Ce qu'exige l'ISA 240.32

L'ISA 240.32 reconnaît que la direction peut contourner des contrôles qui fonctionnent pour d'autres types de fraudes. Cette reconnaissance impose des procédures spécifiques, indépendamment de l'évaluation générale du contrôle interne. Autrement dit : un contrôle interne évalué comme efficace n'exonère pas de la procédure de contournement. C'est exactement à ce stade que les dossiers sautent l'étape.

Les procédures exigées couvrent : - L'examen des estimations comptables pour détecter un biais - La revue de la justification commerciale des transactions significatives hors cours normal des affaires - L'évaluation de l'autorisation des transactions importantes

Où le biais se cache

Pour les estimations comptables, l'ISA 240.A54 nous demande si les jugements de la direction indiquent un biais possible. Notre pratique :

- Comparaison des hypothèses d'une période à l'autre (stabilité ou dérive ?) - Écart entre estimations antérieures et résultats effectifs (calibration) - Plausibilité des hypothèses clés au regard des conditions économiques - Sélection des méthodes comptables par la direction quand plusieurs sont permises

Le pattern le plus parlant est le quatrième. Quand la direction change de méthode d'estimation d'un exercice à l'autre dans un sens qui améliore systématiquement le résultat, c'est rarement un hasard méthodologique.

Checklist opérationnelle ISA 240

1. Documenter l'évaluation des 47 facteurs de l'ISA 240.A4 de manière spécifique à l'entité, pas par copie de manuel. Justifier brièvement chaque facteur retenu ou écarté.

2. Traiter explicitement la présomption sur les produits. Soit identifier un risque significatif, soit documenter la réfutation avec substance — deux ou trois paragraphes, pas une ligne.

3. Concevoir des procédures substantives ciblées liées aux facteurs de risque identifiés. Chaque procédure doit répondre à un facteur nommé dans la matrice.

4. Tester les écritures de journal sur critères ISA 240.A51 (hors cycle, utilisateurs inhabituels, comptes sensibles, libellés vagues, écritures de clôture), pas sur seuil de signification.

5. Appliquer la procédure de contournement même si le contrôle interne est évalué efficace. L'ISA 240.32 n'admet pas d'exception.

6. Pour chaque estimation clé, tracer la comparaison aux exercices antérieurs et noter tout changement de méthode favorable à la direction.

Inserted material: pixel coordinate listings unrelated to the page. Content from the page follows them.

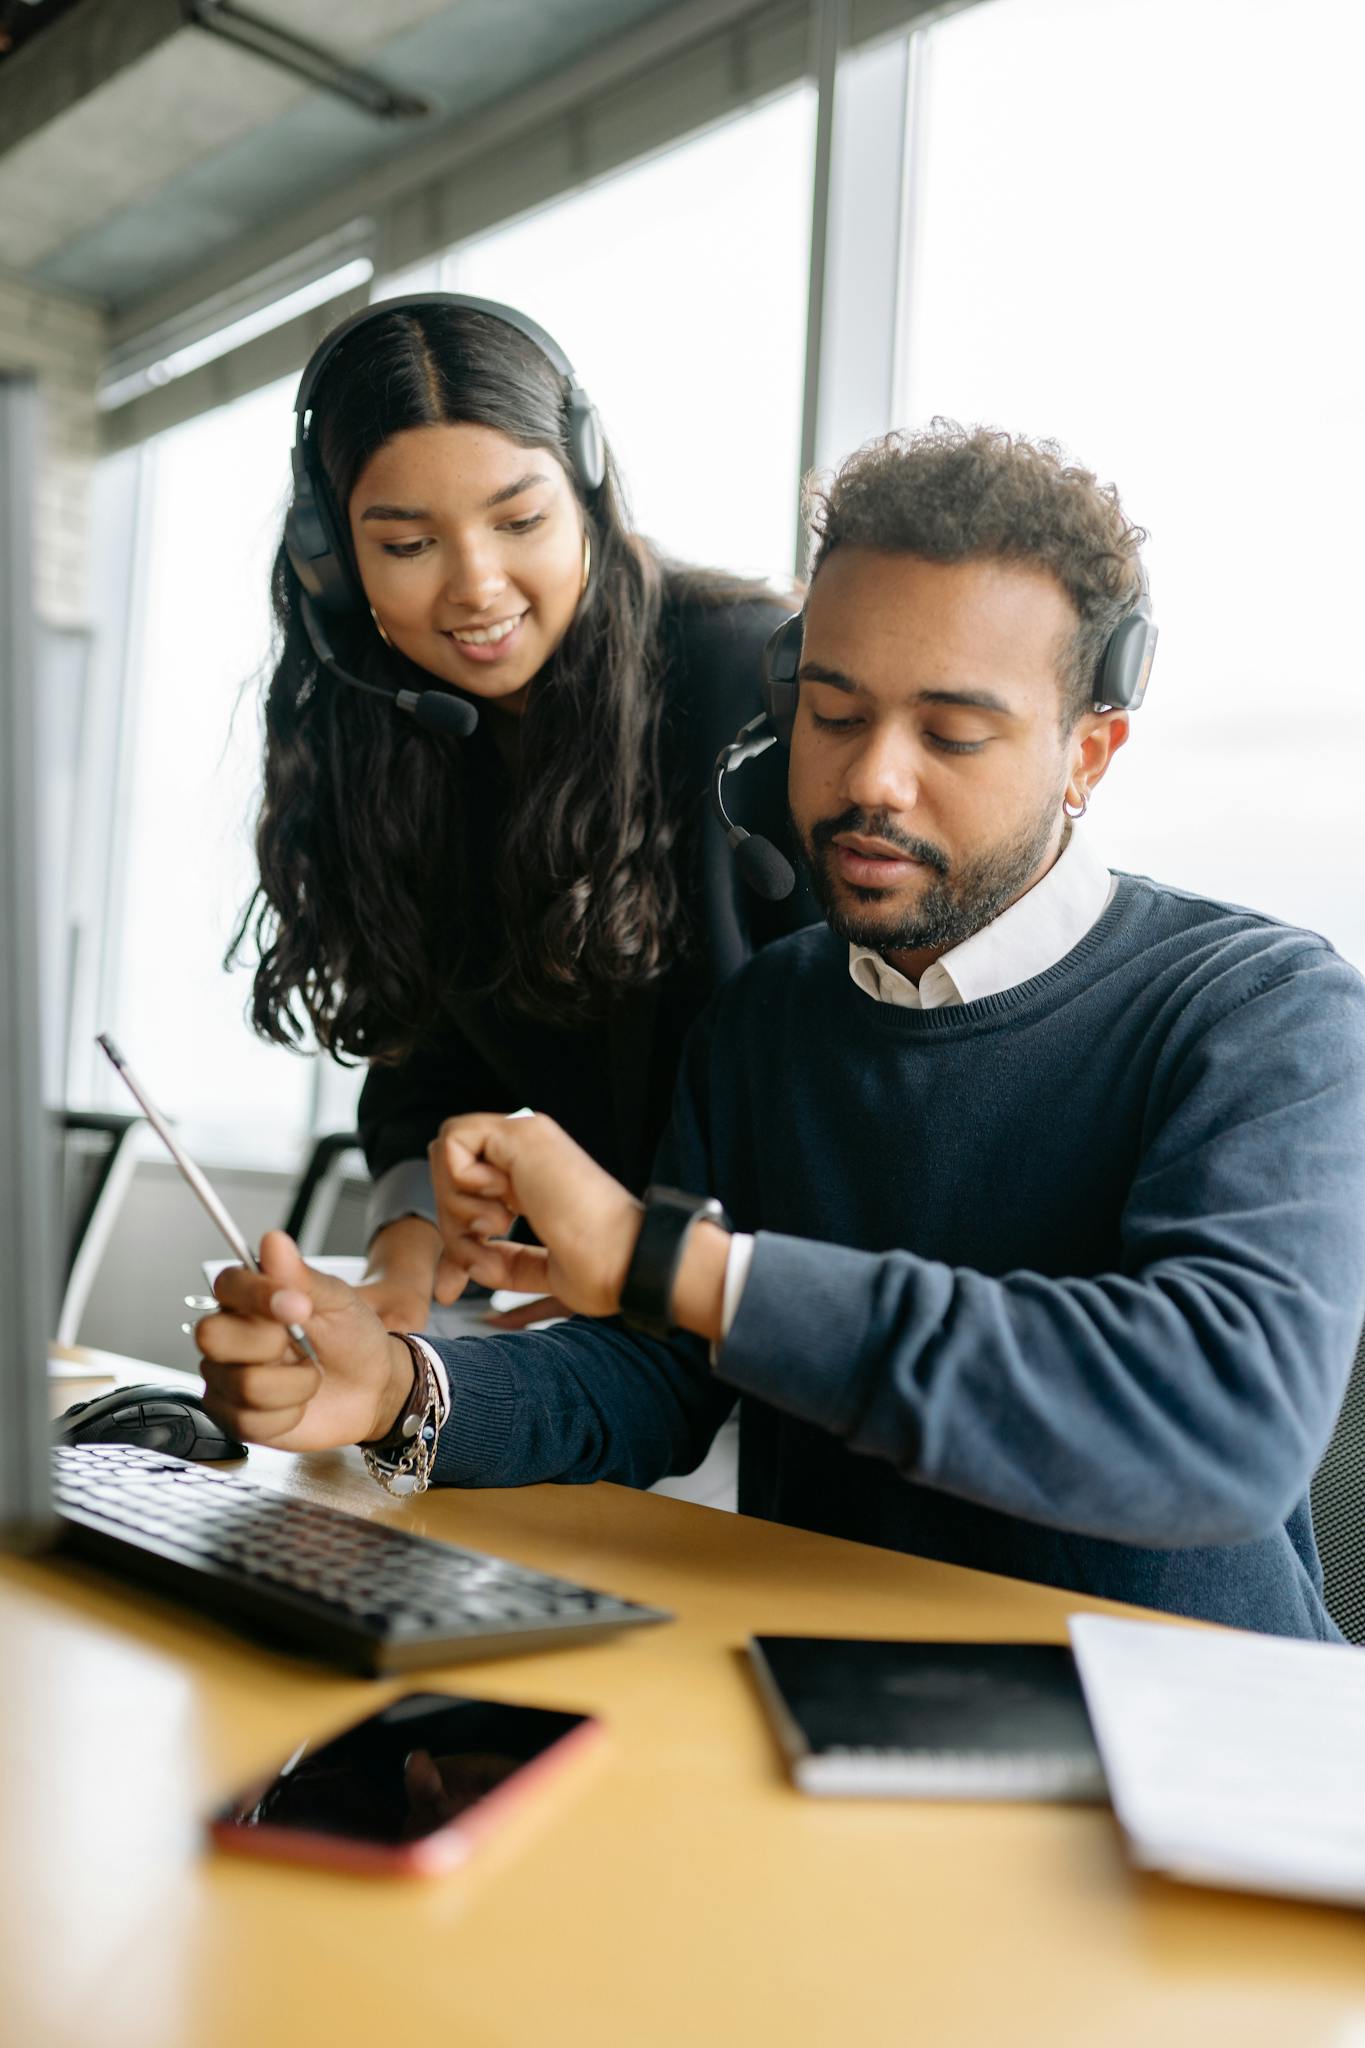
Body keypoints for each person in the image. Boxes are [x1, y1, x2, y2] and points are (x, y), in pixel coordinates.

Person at [202, 422, 1365, 1640]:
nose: (876, 780)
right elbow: (664, 1375)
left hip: (1188, 1746)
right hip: (828, 1706)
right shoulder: (771, 1016)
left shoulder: (1261, 1011)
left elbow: (1216, 1415)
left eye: (954, 734)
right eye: (834, 712)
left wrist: (673, 1259)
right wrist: (395, 1386)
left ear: (1089, 752)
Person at [230, 294, 815, 1336]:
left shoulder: (748, 681)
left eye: (520, 520)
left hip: (778, 1300)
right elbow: (423, 1063)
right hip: (591, 1330)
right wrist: (402, 1276)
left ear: (586, 491)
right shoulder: (395, 732)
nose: (476, 586)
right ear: (333, 566)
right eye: (409, 544)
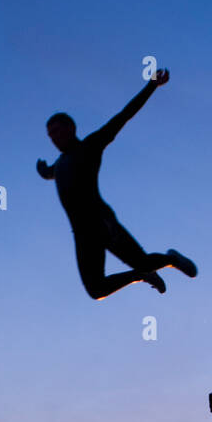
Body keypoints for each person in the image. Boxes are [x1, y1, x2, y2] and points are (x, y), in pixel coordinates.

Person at [37, 68, 197, 300]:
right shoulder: (59, 164)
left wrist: (151, 85)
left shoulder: (89, 147)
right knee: (96, 290)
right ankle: (141, 275)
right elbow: (52, 174)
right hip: (82, 234)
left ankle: (171, 259)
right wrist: (43, 171)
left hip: (102, 222)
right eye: (50, 134)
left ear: (71, 128)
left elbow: (123, 116)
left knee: (142, 261)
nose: (53, 137)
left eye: (57, 131)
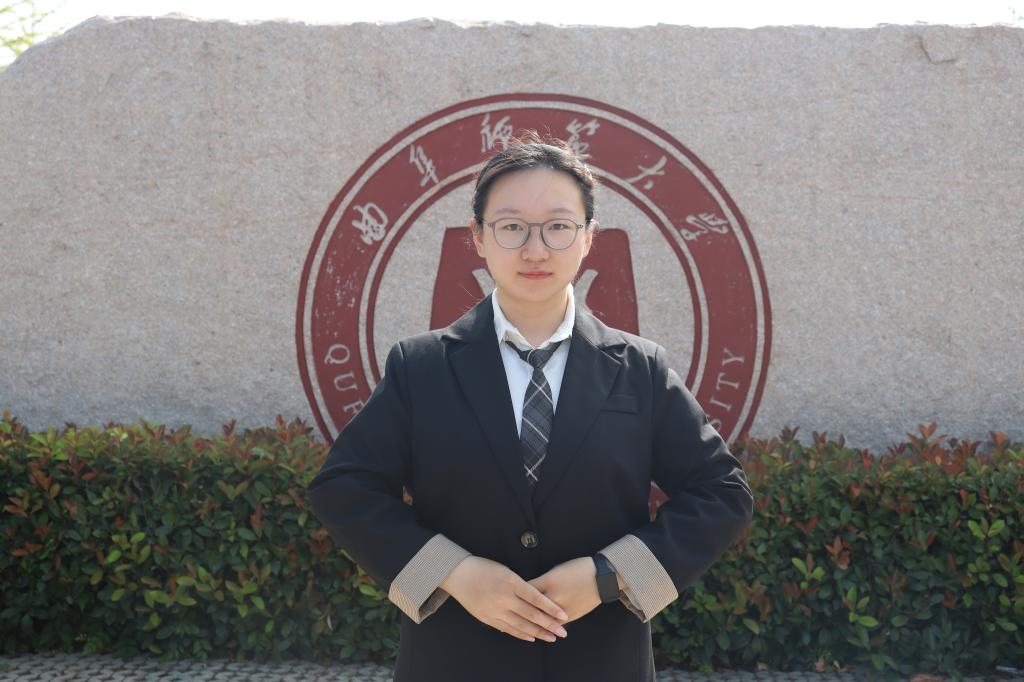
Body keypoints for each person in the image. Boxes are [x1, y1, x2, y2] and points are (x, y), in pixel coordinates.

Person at [306, 131, 754, 682]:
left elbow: (722, 495)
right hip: (454, 660)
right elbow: (343, 489)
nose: (535, 250)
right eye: (512, 226)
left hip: (600, 662)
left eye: (558, 227)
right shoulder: (421, 368)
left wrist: (609, 576)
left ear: (588, 238)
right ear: (478, 237)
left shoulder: (639, 369)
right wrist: (453, 572)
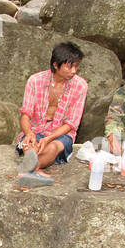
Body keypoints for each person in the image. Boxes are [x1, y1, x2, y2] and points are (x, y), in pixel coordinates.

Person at [16, 41, 87, 186]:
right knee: (31, 147)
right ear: (56, 64)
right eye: (70, 66)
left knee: (53, 147)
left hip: (60, 133)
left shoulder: (80, 86)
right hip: (36, 128)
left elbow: (71, 124)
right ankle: (33, 171)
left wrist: (48, 138)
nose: (74, 70)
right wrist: (29, 133)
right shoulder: (35, 81)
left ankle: (30, 170)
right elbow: (25, 114)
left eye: (76, 66)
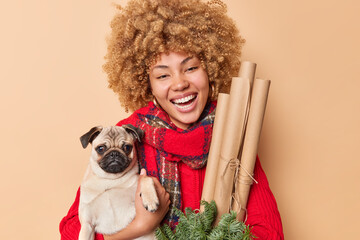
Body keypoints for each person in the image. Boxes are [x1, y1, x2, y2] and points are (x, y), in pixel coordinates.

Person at [59, 0, 284, 239]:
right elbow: (72, 232)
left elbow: (269, 232)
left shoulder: (233, 133)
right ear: (147, 84)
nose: (179, 84)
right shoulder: (129, 138)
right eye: (163, 75)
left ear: (209, 68)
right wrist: (141, 227)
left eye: (190, 68)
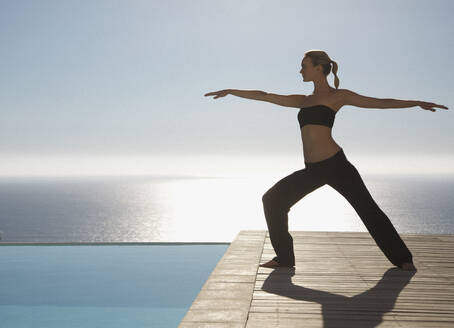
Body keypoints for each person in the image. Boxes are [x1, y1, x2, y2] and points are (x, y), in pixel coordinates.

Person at [204, 49, 449, 272]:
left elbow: (380, 103)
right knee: (273, 199)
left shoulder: (338, 96)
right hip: (313, 169)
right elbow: (266, 96)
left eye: (304, 65)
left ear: (319, 68)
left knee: (368, 209)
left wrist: (416, 103)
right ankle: (285, 258)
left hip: (336, 164)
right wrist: (232, 91)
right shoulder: (303, 100)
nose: (300, 70)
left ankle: (403, 258)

La pression qui explique les dossiers faibles

Un mot honnête sur ce qui produit les constats H2A. Le test fraude est perçu, dans les cabinets que nous voyons, comme une procédure à faible valeur ajoutée pour le client et à fort coût horaire. L'équipe junior ne le maîtrise pas toujours. L'équipe senior n'a pas le temps de superviser en détail. Le résultat : une section ISA 240 standardisée qui coche les cases sans raisonner.

Cette économie est mauvaise. Un constat de carence sur l'ISA 240 coûte plus cher, en temps de remédiation et en réputation, qu'une semaine de travail supplémentaire bien ciblée en phase de planification. C'est une règle que nous répétons en formation interne et que nous vérifions en revue qualité.